1. The lower Court has dismissed an execution petition by the appellant filed in the Karkal Munsif's Court on 3rd July 1929, to execute his decree made in O.S. No. 875 of 1919 by the Udipi Munsif's Court on the ground of want of jurisdiction and limitation. The learned District Judge was so struck by the irregularities of the execution department in the Subordinate Courts in his district and the careless manner in which that department was being worked by the officers of the Courts as well as by litigants and their advisers that he has passed very strong strictures on what ho quite rightly terms the apathy and indifference associated with the execution of civil Court decrees. The justification of these remarks in this execution consists in fifteen applications in execution during a period of five or six years in all of which it seems the particulars required by Order 21, Rule 11, Civil P.C., were wrongly entered. The fact of there having been an appeal was ignored with the consequence that the modification effected by that decree was also ignored. In fact the appellate decree deducted about Rs. 30 from the amount awarded by the original decree and reduced it from Rs. 378 to Rs. 317. In these fifteen applications the larger amount was applied for; but no one was hurt because as the learned Judge himself says the judgment-debtor successfully evaded arrest during all the time. The Judge says it is a disgraceful thing that warrants for arrest should be returned unexecuted fifteen times.
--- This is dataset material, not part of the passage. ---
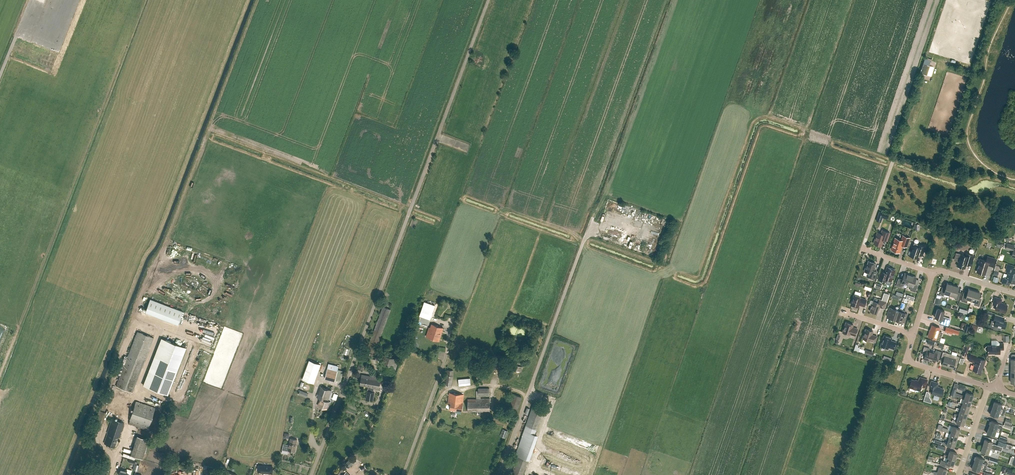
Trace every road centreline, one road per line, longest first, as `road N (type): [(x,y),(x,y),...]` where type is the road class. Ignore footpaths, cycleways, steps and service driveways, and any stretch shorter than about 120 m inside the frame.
road 1 (track): [(863,249),(893,158),(916,135)]
road 2 (track): [(586,241),(471,197)]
2. At last in Execution Petition No. 411 of 1929 the judgment-debtor was arrested by the Karkal Munsif's Court and then he paid Rs. 300, about half the decree amount, and raised the objection that in the previous applications the appellate Court decree was not mentioned and a larger amount than was due was prayed for and that he should not be mulcted with the costs of those erroneous petitions. This objection being allowed, that execution petition was dismissed. Then the decree-holder, on 3rd July 1929, filed his last execution petition which gave rise to this appeal, containing correct particulars. The application was again made to the Karkal Munsi's Court, the Court which passed the decree being the Udipi Munsif's Court. The learned Judge has dismissed this petition on two grounds: first that the Karkal Court had no jurisdiction to entertain the petition because the appellate Court's decree was not transferred to that Court but only the original Court's decree; and secondly because the previous applications during a period of four or five years in which only the original Court's decree was mentioned and not the effect of the appeal or the deduction in the decree amount made thereby are not applications for execution in accordance with law and therefore the present petition is time barred.
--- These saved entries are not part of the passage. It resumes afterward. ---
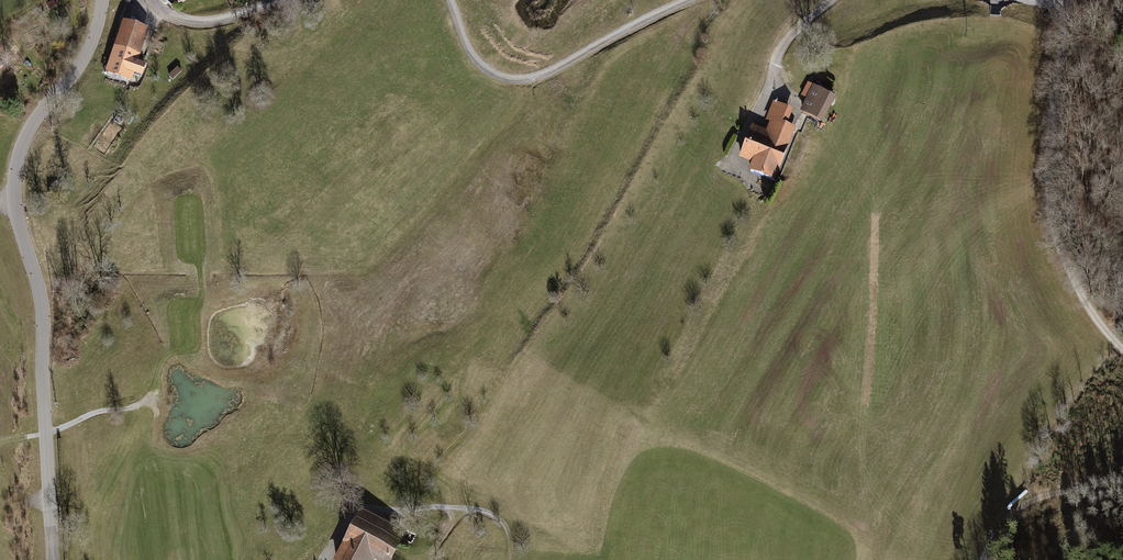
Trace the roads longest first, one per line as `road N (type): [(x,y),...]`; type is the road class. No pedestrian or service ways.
road 1 (tertiary): [(53,559),(42,306),(14,180),(30,128),(91,43),(102,0)]
road 2 (track): [(1065,0),(1067,38),(1046,161),(1047,232),(1076,294),(1122,352)]
road 3 (track): [(686,0),(559,67),(511,81),(468,50),(449,0)]
road 4 (track): [(326,559),(348,517),(367,510),(476,510),(502,522),(512,549)]
road 5 (track): [(832,0),(784,45),(772,86),(732,160)]
road 6 (track): [(983,559),(997,528),(1014,513),(1048,496),(1122,482)]
road 7 (track): [(45,434),(154,400),(153,441)]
3. The learned Judge is wrong on both points. When a Court passes a decree and there is a decree in appeal therefrom and thereafter a petition for execution to the first Court, there is only one decree to be executed, viz. the original decree as amended by the appellate Court, When in such circumstances a petition for transfer of execution is prayed for to that Court and granted by it, as admittedly it was in this case, the above decree is the only decree which can be transferred and the transfer cannot be understood as if it were a piecemeal transfer, i.e., a transfer of the original decree and not of the appellate decree; for the simple reason that there are no two decrees and in the eye of the law there is only one. In accordance with that principle when the Udipi Munsif's Court transferred the execution to the Karkal Munsif's Court and sent the necessary certificates with a copy of the appellate decree which was the governing document which would show the amount due to the decree-holder if read along with the original Court decree, that was a full and complete transfer for all purposes of law. Therefore the point as to the want of jurisdiction fails.
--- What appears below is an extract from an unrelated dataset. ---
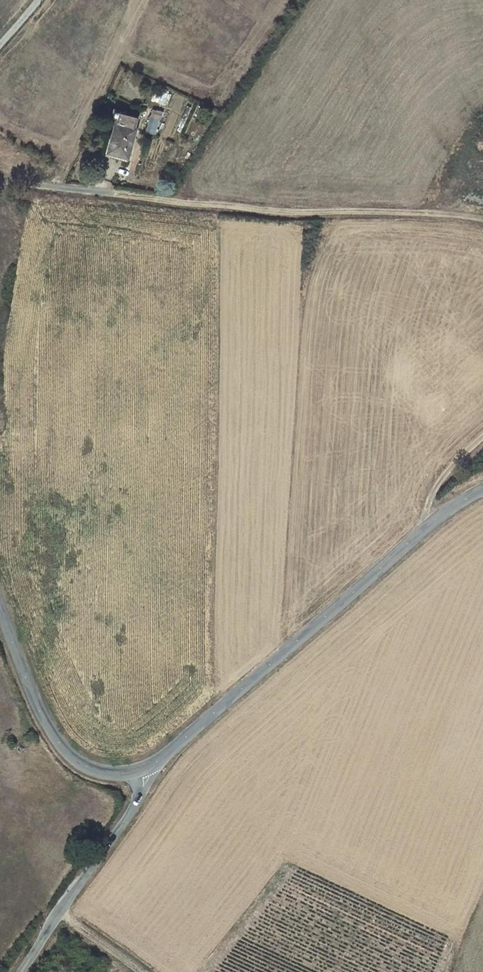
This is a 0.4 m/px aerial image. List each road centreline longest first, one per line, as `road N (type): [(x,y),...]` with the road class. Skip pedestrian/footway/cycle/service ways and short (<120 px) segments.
road 1 (tertiary): [(482,491),(424,531),(141,776)]
road 2 (track): [(482,222),(109,196)]
road 3 (tertiary): [(141,776),(106,778),(61,751),(0,609)]
road 4 (unclassified): [(20,971),(118,832),(141,776)]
4. Next as to the previous applications being not in accordance with law, that is founded upon the omission in the earlier applications-there are 15 of them-of any reference to the fact of there being an appeal or of the diminution of the original decree amount in accordance with the appellate judgment. The effect of that was that the particulars (d) and (g) which are required to be contained in every petition for execution by Order 21, Rule 11(2) were erroneous. But that does not mean that the applications themselves were not in accordance with law. As those petitions were erroneous in particulars, if anybody had taken care to detect the error, the decree-holder should have been required to correct the errors and re-present the petition with correct particulars. This not having been done, on account, as the learned Judge says, of the apathy and indifference associated with the execution of civil Court's decrees or of the judgment-debtor's successful evasion of his obligations nothing came of these petitions. They were dismissed. These being the facts, the omission from the previous execution petitions of the particulars required by Clauses (d) and (g) was not sufficient to make them otherwise than in accordance with law. And if they were in accordance with law the present petition was within time.
5. The order of the lower Court is set aside and the petition will be sent to the original Court to proceed with the execution in due course. It is however open to the first Court in view of what has occurred to disallow the costs incurred by the petitioner on the defective petitions, a sum of Rs. 33-9-0. The appellant will have his costs here and in the Courts below.